Boards — rebuild from first principles

  • Notion gave out almost no board seats (rounds were 2–3% dilution). They’re now recruiting a board like an exec team: 5 seats, each a 1:1 coach for an internal leader — CEO whisperer/coach, audit chair (CFO partner), go-to-market expert, compensation/governance partner for head of people, and one macro-investor seat.
  • A great VC partner (Pat Grady at Sequoia is the example) provides pattern matching across generational SaaS comps and reframes short-term misses into long-term scaling questions.

Misc takeaways

  • Notion is a “compound company” (à la Rippling) — building blocks serving consumers through enterprise, connected by a data layer. ~46% of Notion’s business traces back to someone first using it personally; consumer usage is distribution, B2B pays the bills.
  • Boredom is good for kids.

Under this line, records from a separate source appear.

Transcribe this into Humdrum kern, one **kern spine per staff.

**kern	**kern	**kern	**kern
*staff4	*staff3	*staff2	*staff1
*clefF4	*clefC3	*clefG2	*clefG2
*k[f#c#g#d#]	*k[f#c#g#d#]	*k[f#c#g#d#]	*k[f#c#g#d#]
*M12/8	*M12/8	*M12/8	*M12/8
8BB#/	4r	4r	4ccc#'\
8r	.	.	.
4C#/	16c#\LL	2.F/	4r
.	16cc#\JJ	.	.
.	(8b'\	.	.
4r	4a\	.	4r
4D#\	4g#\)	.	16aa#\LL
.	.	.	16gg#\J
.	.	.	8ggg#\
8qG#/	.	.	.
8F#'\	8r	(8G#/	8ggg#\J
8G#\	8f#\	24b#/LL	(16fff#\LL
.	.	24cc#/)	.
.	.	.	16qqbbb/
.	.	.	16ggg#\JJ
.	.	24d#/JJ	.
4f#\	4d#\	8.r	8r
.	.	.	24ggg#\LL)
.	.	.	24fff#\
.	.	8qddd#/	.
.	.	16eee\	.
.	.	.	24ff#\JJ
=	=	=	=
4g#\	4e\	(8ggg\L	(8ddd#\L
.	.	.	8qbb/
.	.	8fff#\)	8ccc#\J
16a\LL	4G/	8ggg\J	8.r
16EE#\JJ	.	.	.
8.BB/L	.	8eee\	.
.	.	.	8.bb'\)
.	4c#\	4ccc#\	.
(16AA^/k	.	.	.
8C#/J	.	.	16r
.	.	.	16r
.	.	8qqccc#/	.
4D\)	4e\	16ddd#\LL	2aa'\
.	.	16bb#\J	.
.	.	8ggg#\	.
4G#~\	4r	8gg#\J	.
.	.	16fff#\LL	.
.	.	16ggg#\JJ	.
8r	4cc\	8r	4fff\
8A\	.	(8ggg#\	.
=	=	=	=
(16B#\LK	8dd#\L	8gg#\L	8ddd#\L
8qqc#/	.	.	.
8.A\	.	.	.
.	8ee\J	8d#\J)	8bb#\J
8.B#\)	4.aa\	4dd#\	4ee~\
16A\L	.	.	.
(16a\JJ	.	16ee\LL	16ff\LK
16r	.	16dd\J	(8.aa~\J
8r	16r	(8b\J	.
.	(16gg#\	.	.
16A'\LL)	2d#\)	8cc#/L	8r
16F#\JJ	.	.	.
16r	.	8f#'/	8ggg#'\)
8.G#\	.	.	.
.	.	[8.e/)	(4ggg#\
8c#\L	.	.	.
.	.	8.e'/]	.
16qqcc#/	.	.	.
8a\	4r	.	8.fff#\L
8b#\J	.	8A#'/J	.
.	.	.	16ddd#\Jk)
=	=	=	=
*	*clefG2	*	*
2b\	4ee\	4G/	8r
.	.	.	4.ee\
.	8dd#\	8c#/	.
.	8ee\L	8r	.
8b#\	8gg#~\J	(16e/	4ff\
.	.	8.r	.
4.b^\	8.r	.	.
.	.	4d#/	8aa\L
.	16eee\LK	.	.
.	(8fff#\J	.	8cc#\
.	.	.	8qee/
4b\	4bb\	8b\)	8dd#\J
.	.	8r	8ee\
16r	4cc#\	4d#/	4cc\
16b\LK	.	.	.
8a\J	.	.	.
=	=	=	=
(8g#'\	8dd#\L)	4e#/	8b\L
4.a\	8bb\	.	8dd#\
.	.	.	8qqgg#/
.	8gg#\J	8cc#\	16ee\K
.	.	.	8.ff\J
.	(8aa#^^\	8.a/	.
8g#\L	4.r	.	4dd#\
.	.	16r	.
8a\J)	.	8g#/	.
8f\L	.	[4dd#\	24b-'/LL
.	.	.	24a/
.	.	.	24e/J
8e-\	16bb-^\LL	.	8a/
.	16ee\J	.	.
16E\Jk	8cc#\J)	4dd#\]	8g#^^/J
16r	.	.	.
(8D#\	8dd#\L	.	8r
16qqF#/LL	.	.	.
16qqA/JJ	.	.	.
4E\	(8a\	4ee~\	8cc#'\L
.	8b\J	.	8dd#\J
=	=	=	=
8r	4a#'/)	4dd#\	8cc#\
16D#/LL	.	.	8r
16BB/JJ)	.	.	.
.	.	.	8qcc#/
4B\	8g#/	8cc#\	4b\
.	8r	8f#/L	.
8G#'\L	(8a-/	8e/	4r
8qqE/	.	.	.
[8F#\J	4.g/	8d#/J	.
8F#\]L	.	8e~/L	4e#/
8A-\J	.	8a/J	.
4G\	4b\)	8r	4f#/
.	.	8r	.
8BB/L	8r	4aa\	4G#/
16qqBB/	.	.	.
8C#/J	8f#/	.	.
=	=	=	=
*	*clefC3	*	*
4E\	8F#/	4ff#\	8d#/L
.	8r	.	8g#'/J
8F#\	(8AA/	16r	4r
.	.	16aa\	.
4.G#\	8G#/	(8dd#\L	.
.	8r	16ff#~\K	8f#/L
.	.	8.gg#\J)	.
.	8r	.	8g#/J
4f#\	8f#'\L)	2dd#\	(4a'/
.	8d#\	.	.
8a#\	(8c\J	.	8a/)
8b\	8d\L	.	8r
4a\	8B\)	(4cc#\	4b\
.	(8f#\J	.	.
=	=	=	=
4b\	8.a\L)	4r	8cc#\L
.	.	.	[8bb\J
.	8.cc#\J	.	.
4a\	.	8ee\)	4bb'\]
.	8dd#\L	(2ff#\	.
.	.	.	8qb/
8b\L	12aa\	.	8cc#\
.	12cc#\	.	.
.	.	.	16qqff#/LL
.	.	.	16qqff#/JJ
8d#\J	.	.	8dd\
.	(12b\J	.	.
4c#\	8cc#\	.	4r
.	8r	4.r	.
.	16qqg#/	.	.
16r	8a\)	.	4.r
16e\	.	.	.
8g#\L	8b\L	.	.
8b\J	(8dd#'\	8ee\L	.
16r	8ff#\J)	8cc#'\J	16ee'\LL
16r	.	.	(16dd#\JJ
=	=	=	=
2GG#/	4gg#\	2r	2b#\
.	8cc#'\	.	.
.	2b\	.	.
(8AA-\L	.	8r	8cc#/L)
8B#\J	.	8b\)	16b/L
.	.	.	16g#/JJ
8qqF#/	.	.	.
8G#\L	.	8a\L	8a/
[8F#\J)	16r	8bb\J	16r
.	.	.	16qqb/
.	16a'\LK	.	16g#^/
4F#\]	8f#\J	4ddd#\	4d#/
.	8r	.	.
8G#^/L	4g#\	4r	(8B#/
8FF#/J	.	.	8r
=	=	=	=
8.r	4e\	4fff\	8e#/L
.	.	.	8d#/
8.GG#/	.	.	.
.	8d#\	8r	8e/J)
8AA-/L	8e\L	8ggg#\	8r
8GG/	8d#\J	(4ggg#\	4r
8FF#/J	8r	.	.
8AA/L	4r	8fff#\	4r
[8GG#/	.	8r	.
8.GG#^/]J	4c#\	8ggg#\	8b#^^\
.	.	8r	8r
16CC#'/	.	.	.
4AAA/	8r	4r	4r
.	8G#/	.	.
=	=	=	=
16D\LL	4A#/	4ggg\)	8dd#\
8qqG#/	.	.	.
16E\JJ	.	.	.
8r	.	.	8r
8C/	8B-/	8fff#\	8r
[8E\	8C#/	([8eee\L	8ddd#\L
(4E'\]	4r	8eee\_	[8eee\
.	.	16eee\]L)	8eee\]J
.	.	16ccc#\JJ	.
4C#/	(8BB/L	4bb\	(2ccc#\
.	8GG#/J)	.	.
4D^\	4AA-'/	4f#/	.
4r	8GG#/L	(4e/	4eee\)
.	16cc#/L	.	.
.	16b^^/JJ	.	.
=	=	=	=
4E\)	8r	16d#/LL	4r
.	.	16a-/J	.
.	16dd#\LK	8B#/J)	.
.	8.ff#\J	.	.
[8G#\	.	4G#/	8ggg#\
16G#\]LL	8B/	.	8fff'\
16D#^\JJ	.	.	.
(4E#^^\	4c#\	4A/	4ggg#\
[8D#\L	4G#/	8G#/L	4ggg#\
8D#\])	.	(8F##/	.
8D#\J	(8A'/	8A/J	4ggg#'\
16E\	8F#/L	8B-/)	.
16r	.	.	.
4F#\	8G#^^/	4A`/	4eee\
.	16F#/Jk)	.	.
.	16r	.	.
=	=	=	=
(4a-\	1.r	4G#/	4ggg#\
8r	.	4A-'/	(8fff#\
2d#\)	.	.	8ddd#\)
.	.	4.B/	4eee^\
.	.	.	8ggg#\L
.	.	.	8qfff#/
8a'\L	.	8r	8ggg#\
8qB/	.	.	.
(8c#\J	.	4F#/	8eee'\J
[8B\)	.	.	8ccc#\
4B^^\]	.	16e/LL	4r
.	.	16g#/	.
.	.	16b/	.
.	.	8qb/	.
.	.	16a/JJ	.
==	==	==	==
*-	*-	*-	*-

Don’t program every weekend hour.
  • Worry: “tick-tockification” of every social app and a poor consumption-to-creation ratio. Solution likely requires changing monetization (subscription over ads).

Chapter Summaries

  • Wearing many hats as COO: Akshay rotated through support, sales, marketing, finance, HR, and IR while Ivan and Simon focused on product; product-thinking transfers to operational functions.
  • Systems over headcount: the Intercom-to-Notion tagging system gave every engineer direct user feedback and removed the need for product ops and research hires.
  • Founder mode and org redesign: works when the founder is consistently right; Notion stays lean (under 20 PMs, 12 designers) to move faster long-term.
  • Hiring and veto power: founders interviewed every final-round hire up to ~500 people; endure pain to find the right person; codify values around real trade-offs.
  • Hiring mistakes and the sales regret: big-tech execs struggle without their machinery; trying to reinvent sales cost Notion ~3 years — should have run a standard quota-driven sales motion.
  • Cash-flow positivity and fundraising philosophy: hitting break-even early gave control of destiny; raise only when capital is the binding constraint or for signaling.
  • The 2020 $50M @ $2B round: raised for talent-recruiting signal during COVID, not for cash needs.
  • The 2021 $275M @ $10B round: raised to “play the game on the field” against aggressive competitors; pulled back in 2022 as markets turned.
  • Valuation discipline: long-run value is revenue/cash-flow multiples driven by growth, margin, and market size; don’t underwrite to 100x ARR.
  • Capital allocation as experiments: small test budgets per channel, then load up only on proven unit economics; billboards taught lessons about brand vs. conversion.
  • Rebuilding the board: low dilution let Notion recruit board members as 1:1 coaches for each exec instead of taking VC seats by default.
  • The value of Sequoia: pattern recognition, demanding excellence, and long-termism (Pat Grady reframing a missed quarter into a 100M-user question).
  • Quick-fire: AI will create more jobs; favorite essay is Alan Kay’s “Why the computer revolution hasn’t happened”; dream board member: Charlie Munger.
  • Personal reflections: boredom is good for kids; concern about tick-tockification and consumption-to-creation ratio; connecting the dots back to upbringing in Gujarat.